In his address to the National Press Club on Friday, Defence Minister Peter Dutton warned that China sees Australia as a “tributary state”. It doesn’t wish to occupy us, he said, but rather wanted us to “refrain from making sovereign decisions and acting in [our] self-interest”. 

His\\Dutton’s point is an important one: today’s imperialism doesn’t involve direct occupation but rather “a relationship, formal or informal, in which one state controls the effective political sovereignty of others”.

A tributary state subordinates its sovereignty to an imperial state. It makes its resources available to the imperial power in the manner desired by that power’s dominant corporations. The distinction is captured in modern economics by the concept of economic complexity. Complexity increases with a country’s level of diversification (the number of products it exports), and decreases with ubiquity (the number of countries exporting the same product). A country’s level of economic development is associated with the complexity of its economy.

Australia has the lowest complexity of all the OECD countries: we ranked 86th out of 133 for which data are available, and are comparable to Uzbekistan, Paraguay, Qatar, the United Arab Emirates, Iran, Albania and Oman.

Our main exports remain highly specialised in iron ore, coal briquettes, gold, petroleum gas and wheat. Three years ago David Turvey, then acting chief economist in the Department of Industry, Innovation and Science, wrote that “Australia’s economic complexity is an anomaly among advanced economies, with the economic complexity closer to that of a developing country”.

This anomaly reflects the dependency inherent in our role as a junior partner in the British empire — an earlier rules-based international order, to adopt a term of contemporary cultural management. British investment fostered vertical economic ties with London more than horizontal economic ties integrating the economies of the six colonies. That was a tributary arrangement. 

We remain a tributary state but to a different imperial power. US-based investors are the biggest owners of 16 of the top 20 companies on the Australian stock exchange. As owners of the equity, they determine the corporations’ priorities and practices. US-based investors own more than two-thirds of BHP, the largest company on the ASX. They also own two-thirds of Rio Tinto, the second largest company, and two-thirds of Woodside, Australia’s largest stand-alone oil and gas company.

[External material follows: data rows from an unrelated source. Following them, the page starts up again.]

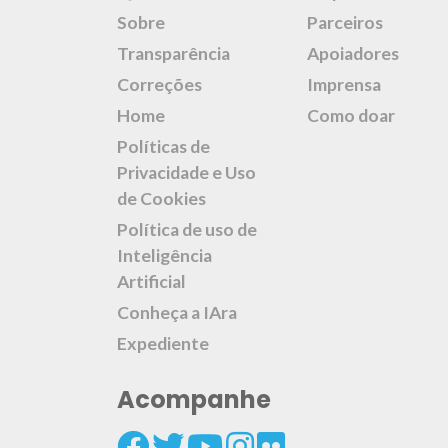
Sobre
Parceiros
Transparência
Apoiadores
Correções
Imprensa
Home
Como doar
Políticas de
Privacidade e Uso
de Cookies
Política de uso de
Inteligência
Artificial
Conheça a IAra
Expediente
Acompanhe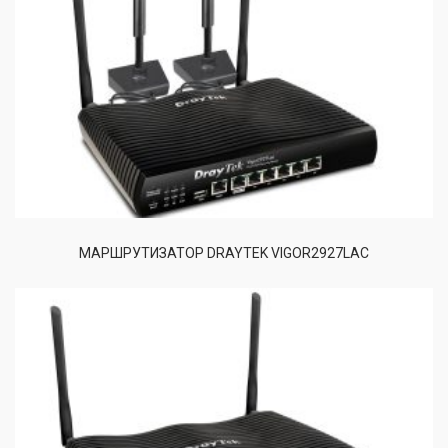
МАРШРУТИЗАТОР DRAYTEK VIGOR2927LAC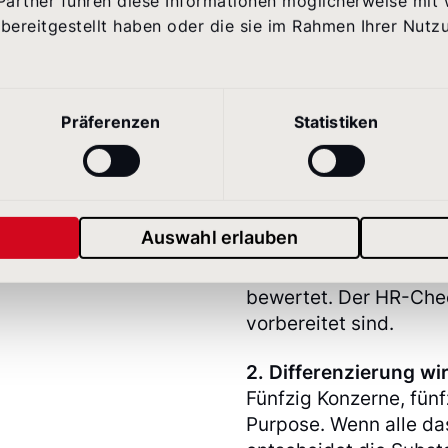
Partner führen diese Informationen möglicherweise mit
bereitgestellt haben oder die sie im Rahmen Ihrer Nutz
Präferenzen
Statistiken
1. Die Spielregeln änd
r HR-Check
KI-Systeme werten zu
stellen sie Bewerben
Auswahl erlauben
bereit. Was auf Ihrer K
nur von Menschen gel
bewertet. Der HR-Chec
vorbereitet sind.
2. Differenzierung wi
Fünfzig Konzerne, fünf
Purpose. Wenn alle d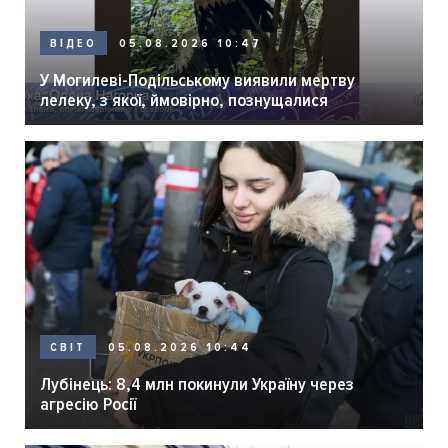
05.08.2026 10:47
ВІДЕО
У Могилеві-Подільському виявили мертву
лелеку, з якої, ймовірно, познущалися
05.08.2026 10:44
СВІТ
Лубінець: 8,4 млн покинули Україну через
агресію Росії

The only mining company on the ASX that isn’t US majority-owned is Fortescue Metals, in which Andrew “Twiggy” Forrest holds a 29.8% stake through the closely held Minderoo Group. He is also, unsurprisingly, one of the few members of his tiny class to deviate from the new cold war rhetoric. 

The 20th century cold war was between two opposing and mutually incompatible economic systems with military postures that provided continually escalating threats. The new cold war is a technological competition between two state-capitalist economies linked by global value chains and technological standards.

The contest will play out across the global semiconductor industry, 5G networks, artificial intelligence, robotics, gene editing, data flows, autonomous vehicles and rare earths. Australia is rich in critical minerals essential for the technological future.

Geoscience Australia’s 2013 study found that Australia is rich in antimony, beryllium, bismuth, chromium, cobalt, copper, graphite, helium, indium, lithium, manganese, molybdenum, nickel, niobium, platinum-group elements, rare-earth elements, tantalum, thorium, tin, titanium, tungsten and zirconium. Some of these are considered most critical by the European Union, Japan, South Korea, the UK and the US.

If we don’t want to be a tributary state, we should assert our sovereignty over these strategically important minerals. We should establish a nationally owned company that exercises ownership and control. We can then increase domestic innovation and support higher value-added sectors, such as high-technology research and development, advanced manufacturing and energy efficiency. We can increase economic complexity by diversifying our exports into higher value-added sectors. 

We can then welcome foreign investment proposals from the US or China or others, provided they allow technology transfer to Australia, local equity participation and training. Otherwise we will continue to be a tributary state, selling the minerals to others who will sell the electric cars and other advanced products back to us.

Technology transfer policies require boldness, imagination and resolute economic nationalism. We should reject being a tributary state — regardless of the identity of the imperial power.